Parsing XML in JavaScript is awkward and unpleasant. There are chunky inconsistancies between implementations in different browsers, and whilst you can abstract this away with a library (anyone know a good one for XML?) you can save yourself untold amounts of hassle using JSON as it is inherently native to the language.
Brief aside: if you’re not familiar, JavaScript Object Notation is a method of describing data structures such as arrays and objects and their contents in plain text. On receiving a chunk of JSON you can eval() it to recreate the data structure within your script – the objects become live objects and the arrays become arrays that can be read and written, and so on. You can read more about JSON.
This morning I spent around about an hour working with an API which, as far as I could see, only returned XML. Previously, I’d done quite a bit of work with Ajax and XML and so am pretty familiar with handling it, at least on a manual XHR level. In this situation, however, I was needing to use the YUI libraries for the first time. For one reason or another, the response back form the server was an XML document as plain text, which I then needed to load into a DOM document. I’m not sure if it was that the YUI Ajax stuff doesn’t support DOM documents in some way, or whether it because the response was text/plain rather than text/xml, but either way I was needing to create a document and load it up form a string. Turns out this is one of those things that’s not only different across browsers’ XML implementations, but in some cases isn’t even complete.

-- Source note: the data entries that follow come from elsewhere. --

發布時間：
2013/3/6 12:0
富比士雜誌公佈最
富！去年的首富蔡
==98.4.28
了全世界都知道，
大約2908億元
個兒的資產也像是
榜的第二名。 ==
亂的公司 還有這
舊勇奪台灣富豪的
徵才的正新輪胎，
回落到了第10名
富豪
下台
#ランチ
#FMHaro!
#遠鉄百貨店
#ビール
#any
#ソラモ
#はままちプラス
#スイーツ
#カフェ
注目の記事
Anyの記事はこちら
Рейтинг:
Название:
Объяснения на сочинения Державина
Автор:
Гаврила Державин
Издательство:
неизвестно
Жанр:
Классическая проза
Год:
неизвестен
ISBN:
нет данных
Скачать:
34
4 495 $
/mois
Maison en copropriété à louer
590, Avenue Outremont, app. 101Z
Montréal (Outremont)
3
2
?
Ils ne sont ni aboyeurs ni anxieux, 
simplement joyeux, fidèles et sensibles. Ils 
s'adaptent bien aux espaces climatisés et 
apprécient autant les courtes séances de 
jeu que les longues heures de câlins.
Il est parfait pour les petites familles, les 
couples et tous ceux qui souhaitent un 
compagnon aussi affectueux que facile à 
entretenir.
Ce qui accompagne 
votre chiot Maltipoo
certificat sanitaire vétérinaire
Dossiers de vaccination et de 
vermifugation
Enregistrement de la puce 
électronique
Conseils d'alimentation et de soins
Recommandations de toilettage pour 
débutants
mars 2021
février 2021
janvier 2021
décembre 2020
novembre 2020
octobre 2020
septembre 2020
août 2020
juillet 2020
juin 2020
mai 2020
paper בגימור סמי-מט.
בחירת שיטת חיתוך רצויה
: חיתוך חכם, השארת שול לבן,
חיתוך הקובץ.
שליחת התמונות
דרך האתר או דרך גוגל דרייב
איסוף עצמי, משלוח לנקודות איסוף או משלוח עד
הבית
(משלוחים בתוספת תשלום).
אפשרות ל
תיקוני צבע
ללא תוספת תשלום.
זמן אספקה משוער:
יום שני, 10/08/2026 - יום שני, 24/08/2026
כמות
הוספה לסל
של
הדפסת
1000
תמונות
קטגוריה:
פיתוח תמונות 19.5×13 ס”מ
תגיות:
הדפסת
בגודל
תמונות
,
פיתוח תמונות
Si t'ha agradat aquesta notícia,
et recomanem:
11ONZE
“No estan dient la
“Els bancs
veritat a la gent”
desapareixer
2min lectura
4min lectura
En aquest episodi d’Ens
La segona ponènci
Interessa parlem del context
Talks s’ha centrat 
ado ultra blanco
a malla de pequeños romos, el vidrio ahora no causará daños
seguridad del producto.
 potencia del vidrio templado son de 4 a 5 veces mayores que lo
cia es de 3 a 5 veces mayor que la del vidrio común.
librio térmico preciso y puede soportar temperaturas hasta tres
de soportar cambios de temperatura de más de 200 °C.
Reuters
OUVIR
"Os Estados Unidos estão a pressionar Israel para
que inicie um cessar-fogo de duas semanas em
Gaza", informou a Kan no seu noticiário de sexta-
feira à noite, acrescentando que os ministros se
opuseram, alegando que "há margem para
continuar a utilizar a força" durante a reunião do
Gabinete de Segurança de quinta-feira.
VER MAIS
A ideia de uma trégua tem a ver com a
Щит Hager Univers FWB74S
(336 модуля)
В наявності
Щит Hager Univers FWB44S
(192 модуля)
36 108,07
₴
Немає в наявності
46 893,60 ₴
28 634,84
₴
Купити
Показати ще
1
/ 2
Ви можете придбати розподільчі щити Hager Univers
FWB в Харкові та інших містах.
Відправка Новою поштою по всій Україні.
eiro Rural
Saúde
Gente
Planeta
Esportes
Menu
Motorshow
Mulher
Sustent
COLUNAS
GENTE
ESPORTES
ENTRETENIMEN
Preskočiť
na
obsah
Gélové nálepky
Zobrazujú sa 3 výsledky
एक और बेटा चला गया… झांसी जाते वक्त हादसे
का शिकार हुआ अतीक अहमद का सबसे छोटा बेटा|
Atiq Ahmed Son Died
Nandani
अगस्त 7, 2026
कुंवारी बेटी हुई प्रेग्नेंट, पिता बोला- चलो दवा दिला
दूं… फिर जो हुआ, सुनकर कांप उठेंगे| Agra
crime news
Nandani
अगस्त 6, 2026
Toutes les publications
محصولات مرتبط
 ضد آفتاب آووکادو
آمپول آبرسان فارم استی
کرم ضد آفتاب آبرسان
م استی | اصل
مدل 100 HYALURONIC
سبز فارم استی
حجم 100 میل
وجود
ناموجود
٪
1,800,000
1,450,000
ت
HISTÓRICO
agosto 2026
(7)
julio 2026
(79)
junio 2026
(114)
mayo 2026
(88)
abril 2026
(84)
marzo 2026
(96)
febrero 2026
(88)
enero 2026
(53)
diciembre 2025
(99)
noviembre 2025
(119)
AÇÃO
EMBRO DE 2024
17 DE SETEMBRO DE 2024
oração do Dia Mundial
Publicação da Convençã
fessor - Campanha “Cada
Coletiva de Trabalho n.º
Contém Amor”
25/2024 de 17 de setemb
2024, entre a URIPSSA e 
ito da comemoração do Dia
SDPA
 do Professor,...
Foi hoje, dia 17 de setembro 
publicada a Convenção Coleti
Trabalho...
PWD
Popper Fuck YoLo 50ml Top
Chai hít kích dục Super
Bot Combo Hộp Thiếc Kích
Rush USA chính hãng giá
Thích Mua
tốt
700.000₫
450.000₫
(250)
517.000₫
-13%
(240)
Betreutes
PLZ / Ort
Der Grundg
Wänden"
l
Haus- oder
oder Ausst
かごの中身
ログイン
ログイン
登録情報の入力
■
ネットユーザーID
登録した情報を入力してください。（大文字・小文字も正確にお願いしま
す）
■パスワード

After working myself into a frustrated mess involving DOM documents that looked like they were loaded but in truth were only sort of a bit loaded, I turned back to the API documentation to double check that there wasn’t a JSON option. The docs had nothing, so I had a go and querystring hacking until I found that yes, indeed, it did support JSON, it was just that some nincompoop had neglected to document it. I ripped out my browser-specific XML hacks and eval()ed the JSON instead, and I was up and running with data in the page in literally a matter of minutes.
JSON is simple, effective and robust. It’s worth saying again:- if you want people to hack on your APIs, roll out JSON support.